Can a new Lyme disease vaccine overcome a history of distrust and failure?

As the threat of Lyme disease grows and fears surrounding it spread faster than the ticks that carry the infection, researchers are developing two vaccine or vaccine-like approaches to prevent this increasingly problematic disease. But don’t expect to get one soon. They are at least three to five years away from clinical use, according to their developers.

That may seem like a long time to wait, especially since there are several Lyme disease vaccines available for dogs. But it’s taken researchers almost two decades to get this close — for the second time. Developers have faced an uphill battle since LYMErix, a short-lived human vaccine, was pulled from the market in 2002 amid low demand and lawsuits over potential side effects, not to mention mounting distrust in vaccines.

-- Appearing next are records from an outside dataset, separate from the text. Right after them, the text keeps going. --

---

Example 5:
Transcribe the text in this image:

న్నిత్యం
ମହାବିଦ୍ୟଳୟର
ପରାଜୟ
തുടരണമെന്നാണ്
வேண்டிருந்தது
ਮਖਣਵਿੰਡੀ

“There was a huge dampening of enthusiasm after LYMErix failed,” said Sam Telford, professor of vector-borne infections and public health at Tufts University, who helped run the LYMErix clinical trial. “Companies said, ‘Look, we just don’t want to go there.’ There was a lot of negativity around making a new Lyme disease vaccine.”

As work moves forward on these two new approaches, here’s the question on many minds: Is the market ready for a new Lyme disease vaccine?

A closer look at the new products

One of the new approaches is a vaccine, which works by stimulating the immune system to make antibodies that can attack Borrelia burgdorferi and other types of Borrelia, the bacteria that cause Lyme disease. The other is an injection of a single antibody.